Question: 16: In the given nuclear reaction, the element X is
{ }_{11}^{22} \mathrm{Na} \rightarrow X+e^{+}+v(1) { }_{10}^{22} \mathrm{Ne}
(2) { }_{12}^{22} \mathrm{Mg}
(3) { }_{11}^{23} \mathrm{Na}
(4) { }_{10}^{23} \mathrm{Ne}
Answer: Option (1)
Explanation:
The given nuclear reaction shows the emission of a positron e^{+} and
a neutrino v. This type of decay is known as positron emission or \beta^{+} decay.

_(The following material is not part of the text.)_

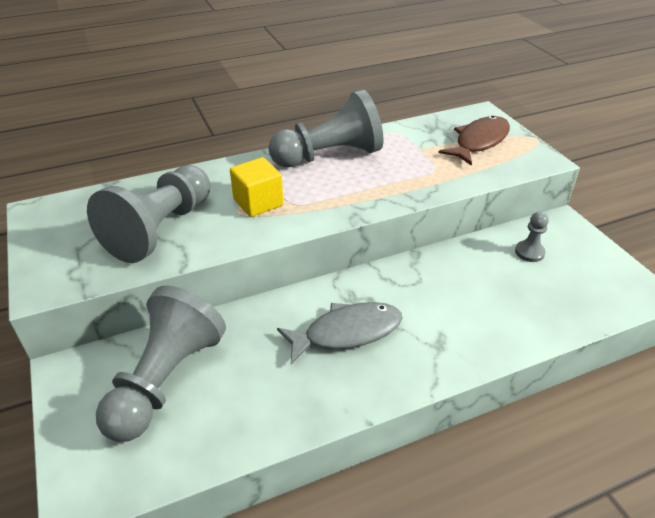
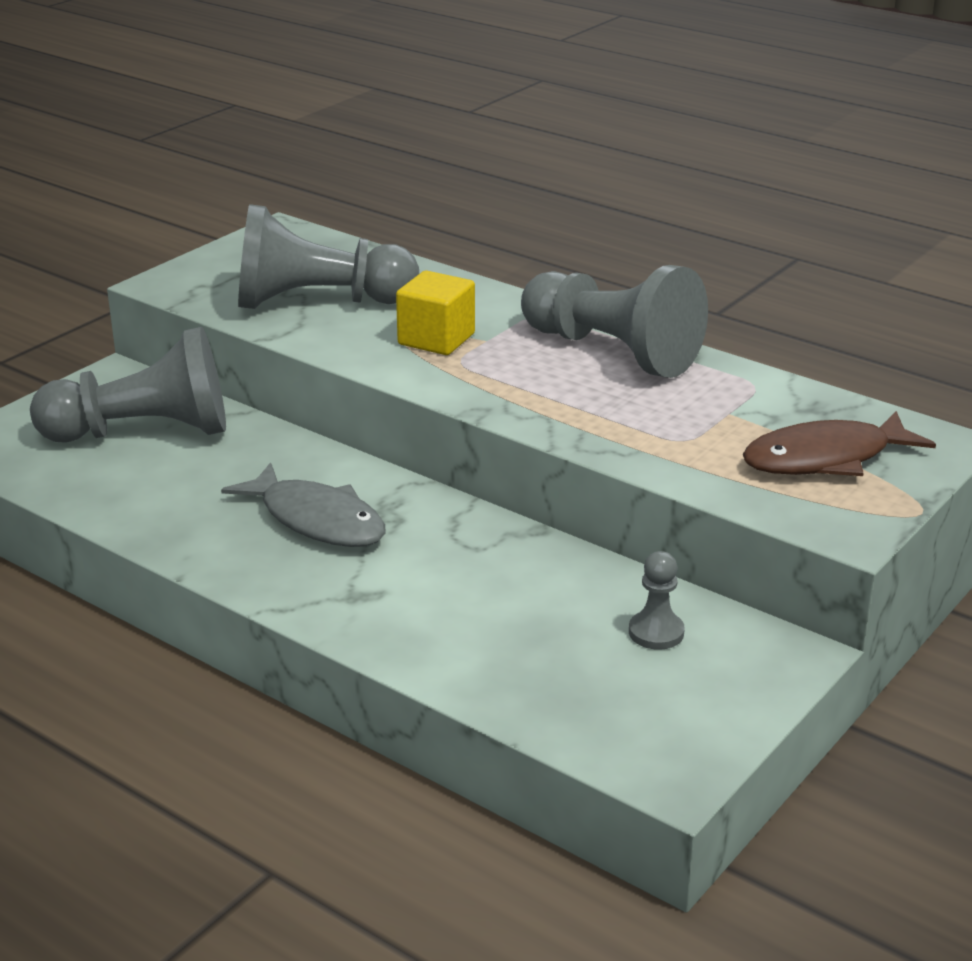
camera: 60 degrees right, 10 degrees down
brown fish [439,116,510,166] -> brown fish turned 150 degrees clockwise [743,411,936,476]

In positron emission, a proton inside the nucleus converts into a neutron according to the process
p \rightarrow n + e^{+} + v.
As a result of this conversion, the atomic number of the nucleus decreases by 1,
while the mass number remains unchanged.
The given nucleus is { }_{11}^{22} \mathrm{Na}.
After positron emission, the new atomic number becomes Z = 11 - 1 = 10,
and the mass number remains A = 22.
The element with atomic number 10 and mass number 22 is neon.
Thus, the daughter nucleus formed is { }_{10}^{22} \mathrm{Ne}.
Hence, the correct answer is option (1).